È proseguito nella giornata di lunedì 15 maggio il processo a carico di sette giovani siriani arrestati lo scorso 29 aprile con accuse legate al terrorismo durante un’operazione congiunta tra le forze dell’ordine e l’Europol avviata all’inizio di quest’anno, quando le attività sui social media dei sospettati si erano intensificate, anche se le indagini erano partite già nell’agosto del 2022.
Gli elementi raccolti dalla polizia ed emersi nella precedente seduta in tribunale, indicano che gli imputati avrebbero dato vita ad una vera e propria campagna estremista attraverso messaggi social sovversivi, finalizzati al reclutamento e al finanziamento di attività terroristiche, diffondendo inoltre materiale e conoscenze riguardanti la realizzazione di esplosivi e l’utilizzo di armi da fuoco.
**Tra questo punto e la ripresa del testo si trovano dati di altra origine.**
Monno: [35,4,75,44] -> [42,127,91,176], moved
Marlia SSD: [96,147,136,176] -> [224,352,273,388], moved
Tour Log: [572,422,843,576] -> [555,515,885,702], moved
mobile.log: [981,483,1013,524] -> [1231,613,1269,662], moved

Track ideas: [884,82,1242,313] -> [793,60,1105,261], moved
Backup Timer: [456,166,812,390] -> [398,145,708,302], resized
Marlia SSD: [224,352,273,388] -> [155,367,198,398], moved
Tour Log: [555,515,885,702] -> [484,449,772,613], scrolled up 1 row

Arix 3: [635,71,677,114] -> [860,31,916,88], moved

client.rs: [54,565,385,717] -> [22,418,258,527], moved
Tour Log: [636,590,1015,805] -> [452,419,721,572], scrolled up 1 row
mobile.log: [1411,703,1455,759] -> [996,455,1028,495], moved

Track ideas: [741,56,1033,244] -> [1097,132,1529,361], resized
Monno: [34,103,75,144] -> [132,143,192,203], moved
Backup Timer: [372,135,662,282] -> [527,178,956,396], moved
Secondo i media locali, gli inquirenti si starebbero ora concentrando sulla possibilità che Ajil Al Muhsen (21), Adnan Maashi (21), Yazan Abduklaziz (26), Ahmed Kadas (25), Khalil Al Mahmoud (21), Ahmed Ahmed (27) e Mohammed Mohammed (24) stessero cospirando insieme a gruppi estremisti esteri di commettere attività criminali sul territorio locale, in nome di qualche obiettivo politico.
La maggior parte di loro sarebbe arrivata a Malta dopo il 2017, chiedendo asilo al Paese dopo che il governo siriano allontanò le truppe dell’ISIS dalle aree in cui risiedevano.
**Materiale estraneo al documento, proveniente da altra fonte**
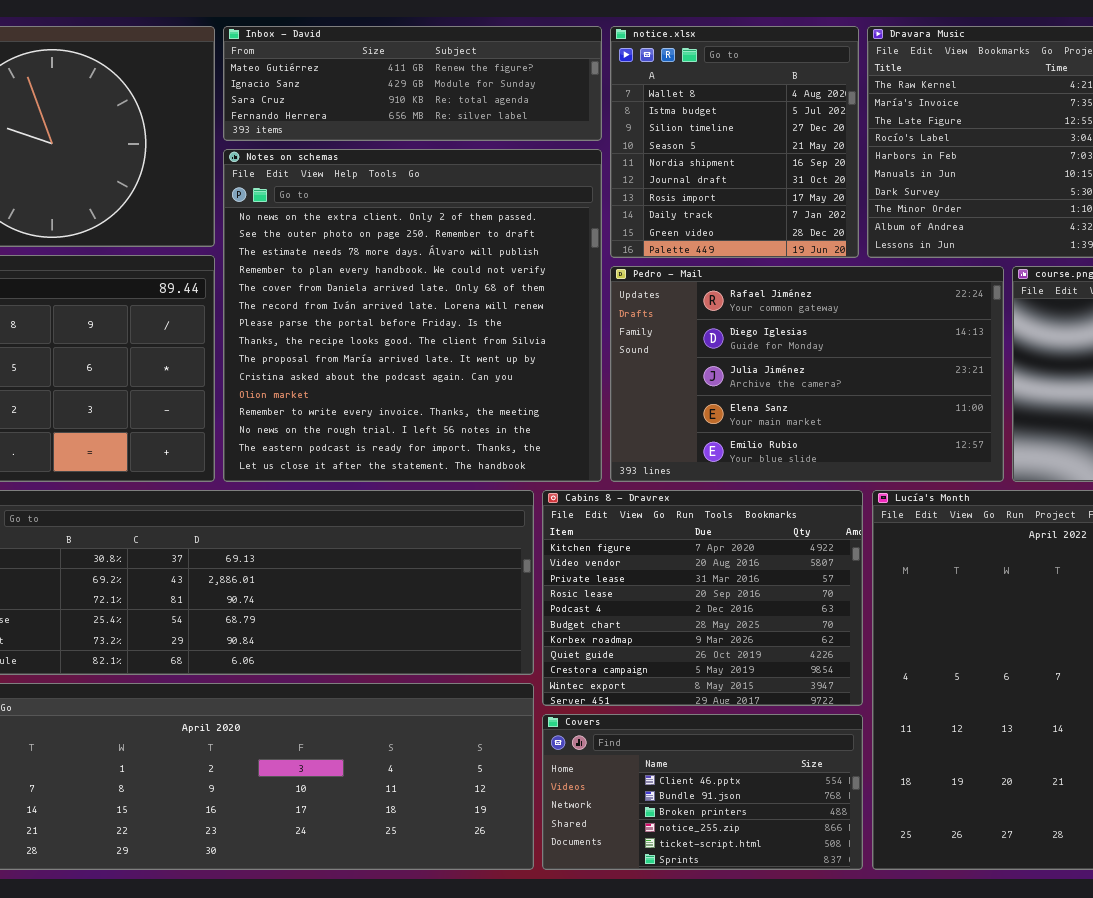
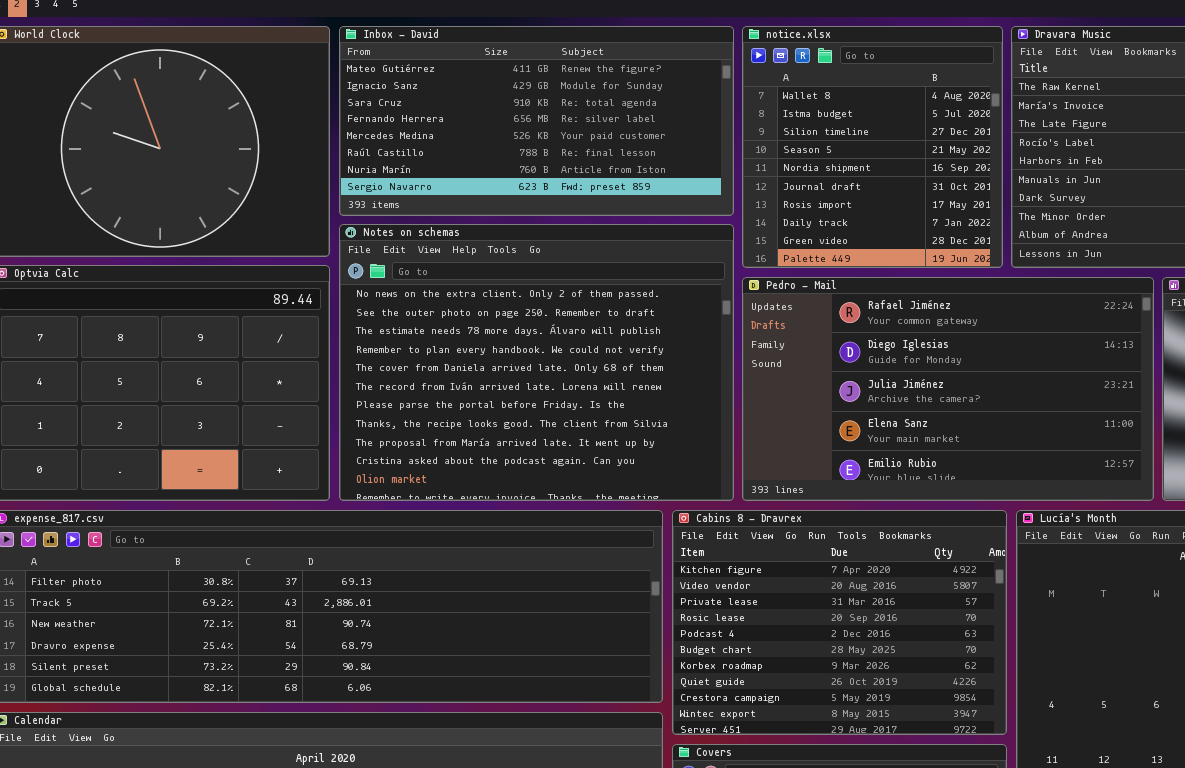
Inbox - David: [223,26,602,141] -> [339,26,734,216], resized
Notes on schemas: [223,149,602,482] -> [339,224,734,501], resized

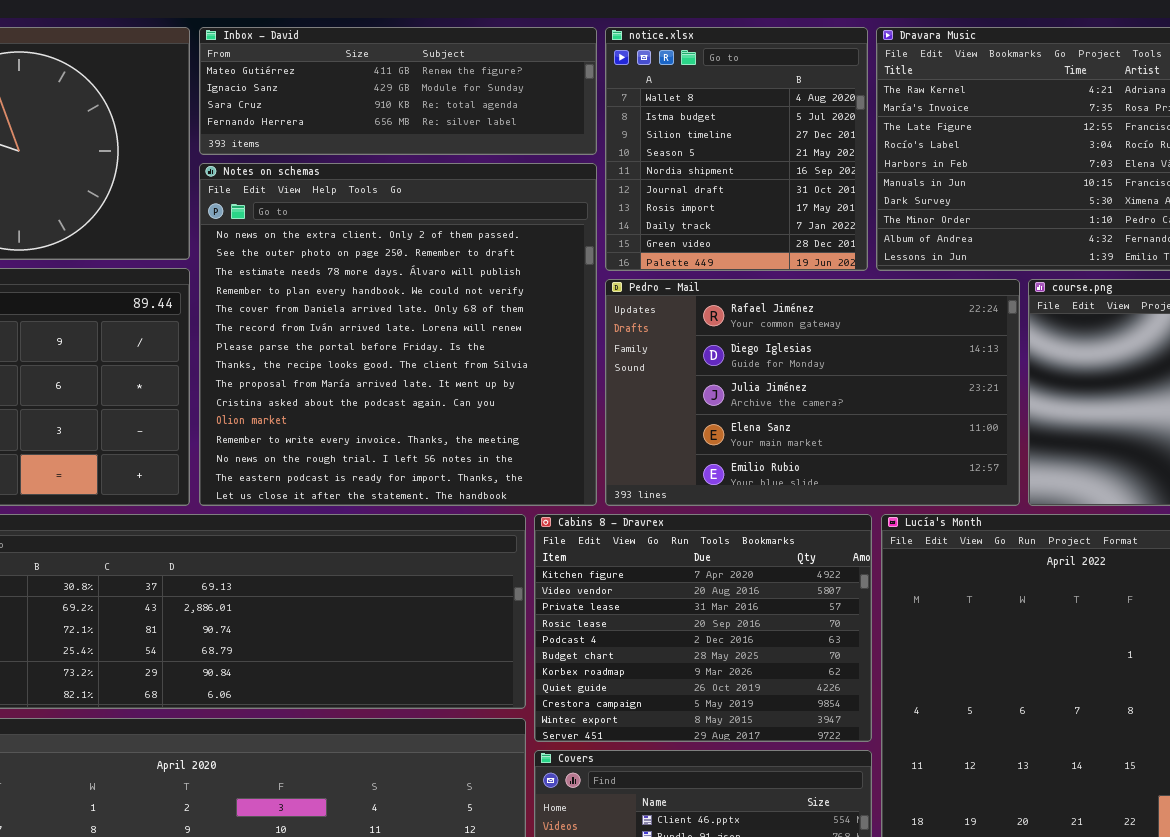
Inbox - David: [339,26,734,216] -> [199,27,597,155], resized
Notes on schemas: [339,224,734,501] -> [199,163,597,506], resized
La fase di raccolta prove contro i giovani, che continuano a dichiararsi non colpevoli, è poi proseguita con delle testimonianze che hanno preso in esame le attività svolte sui social, in particolare sulle piattaforme come Instagram e TikTok, estratte dai dispositivi elettronici confiscati, che hanno così permesso di verificare come la tipologia di contenuti postati fosse identificabile come di stampo jihadista.
Nello specifico, il profilo Instagram del ventunenne Al Muhsen, accusato anche di aver utilizzato un passaporto falso di nazionalità tedesca, sarebbe stato costellato di video del sedicente Stato islamico e numerosi discorsi di predicatori jihadisti riprodotti più di 100 volte dagli utenti e dove, a più riprese, comparivano termini quali jihad, Shahadat (martirio) e sharia.
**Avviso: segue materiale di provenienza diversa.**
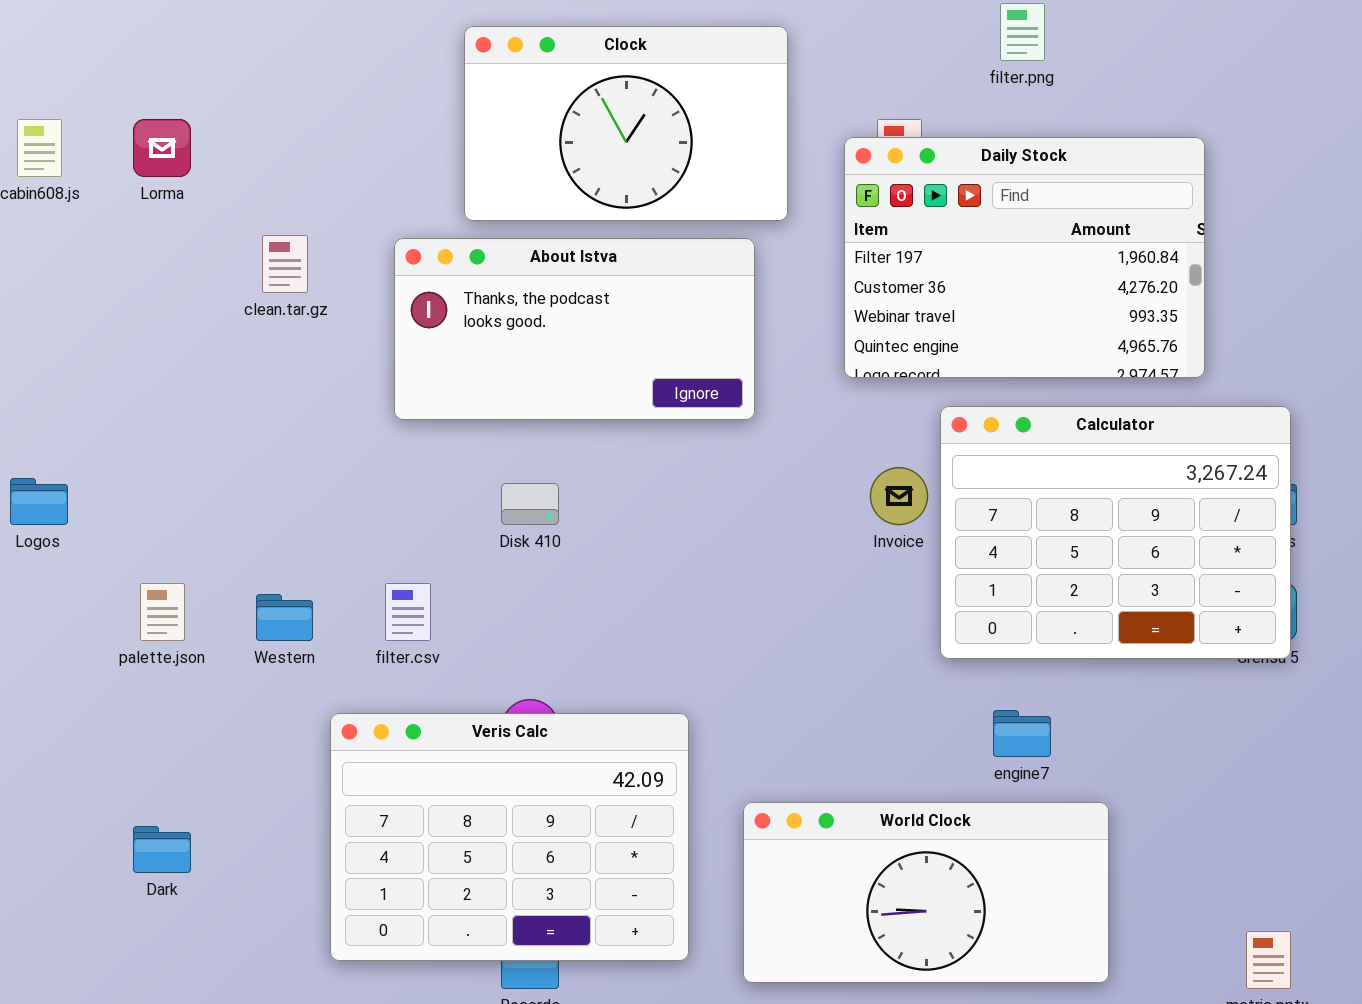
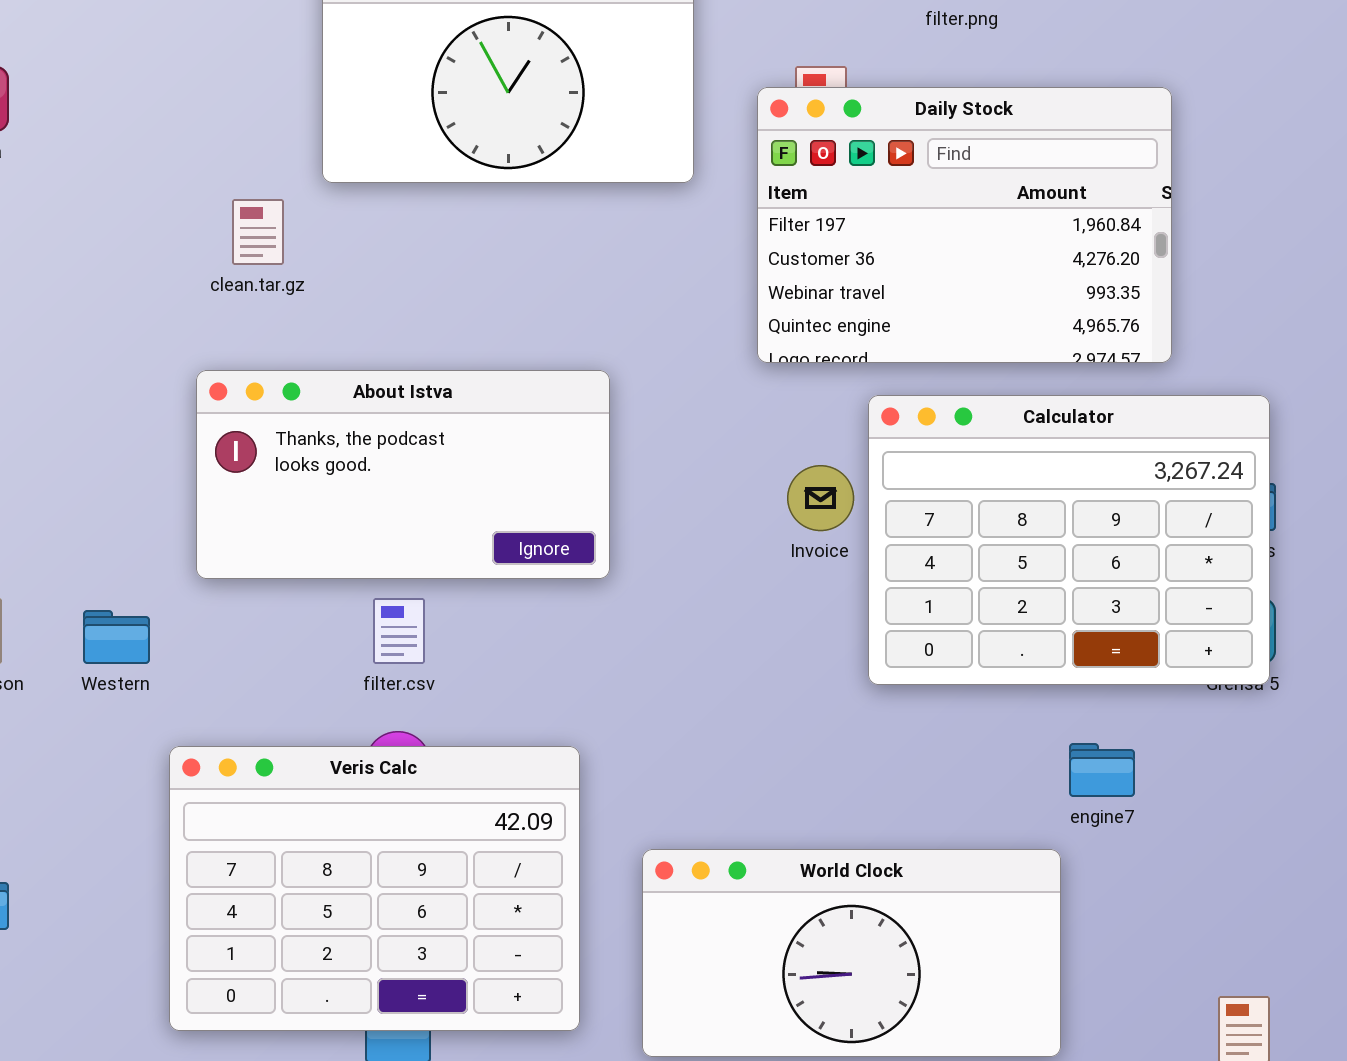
clean.tar.gz: [262,235,308,293] -> [232,199,284,265], moved
About Istva: [394,238,755,420] -> [196,370,610,579], moved
filter.csv: [385,583,431,641] -> [373,598,425,664], moved
engine7: [993,710,1051,757] -> [1069,743,1135,797], moved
Anche dai profili degli altri indagati sarebbero emersi elementi “allarmanti”, tra chi parla di complotti orditi dall’Occidente per costringere le donne islamiche a dismettere l’Hijab, ovvero il velo, a chi caldeggia l’uccisione dei musulmani sciiti, considerati traditori dell’Islam e indicati con l’appellativo di Kaffir (“peggiori dei Cristiani”), a chi avrebbe pubblicato alcuni video inneggianti il martirio e gli attentati suicidi intonando una nasheed, ovvero una canzone islamica, utilizzata in un famoso video propagandistico dell’ISIS.
Tra i testimoni un agente di polizia della Cyber Crime Unit ha confermato come i contenuti sospetti detenuti dai sette siriani siano stati preventivamente scaricati e analizzati dalle forze dell’ordine, aggiungendo come l’accusa abbia preferito non rivelare ulteriori dettagli come eventuali spostamenti di denaro verso organizzazioni terroristiche, in quanto un’eventuale fuoriuscita di notizie potrebbe contaminare le indagini attualmente in corso. Il caso tornerà in tribunale il prossimo giovedì 18 maggio.